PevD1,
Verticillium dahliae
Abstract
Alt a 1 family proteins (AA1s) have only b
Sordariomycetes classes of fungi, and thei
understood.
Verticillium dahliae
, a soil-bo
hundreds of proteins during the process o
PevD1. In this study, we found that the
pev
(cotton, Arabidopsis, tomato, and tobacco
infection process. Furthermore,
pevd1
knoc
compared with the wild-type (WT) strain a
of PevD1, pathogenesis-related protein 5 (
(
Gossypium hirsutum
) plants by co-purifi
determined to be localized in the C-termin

********************

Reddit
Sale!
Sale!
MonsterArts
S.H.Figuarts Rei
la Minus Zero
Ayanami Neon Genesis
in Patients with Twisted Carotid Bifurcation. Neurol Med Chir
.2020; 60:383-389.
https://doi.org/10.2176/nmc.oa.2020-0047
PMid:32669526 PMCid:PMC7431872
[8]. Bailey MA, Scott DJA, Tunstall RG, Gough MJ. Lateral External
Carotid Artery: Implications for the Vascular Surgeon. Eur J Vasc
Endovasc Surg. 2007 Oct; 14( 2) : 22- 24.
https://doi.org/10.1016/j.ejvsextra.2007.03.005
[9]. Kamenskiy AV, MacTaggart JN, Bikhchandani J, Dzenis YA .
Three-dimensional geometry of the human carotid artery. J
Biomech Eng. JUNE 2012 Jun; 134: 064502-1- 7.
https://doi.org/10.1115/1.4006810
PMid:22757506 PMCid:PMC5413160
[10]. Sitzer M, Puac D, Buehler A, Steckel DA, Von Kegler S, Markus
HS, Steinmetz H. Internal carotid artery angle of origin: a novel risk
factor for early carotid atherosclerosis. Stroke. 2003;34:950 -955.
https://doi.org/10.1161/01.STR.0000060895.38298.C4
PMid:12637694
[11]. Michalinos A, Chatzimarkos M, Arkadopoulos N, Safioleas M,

********************

AIM OF THE EXERCISE:
Please, from the entries above, set down exactly the lines from the one containing "plants by co-purifi" through the one containing "determined to be localized in the C-termin", and only those.

ANSWER FOR THE TASK:
) plants by co-purifi
determined to be localized in the C-termin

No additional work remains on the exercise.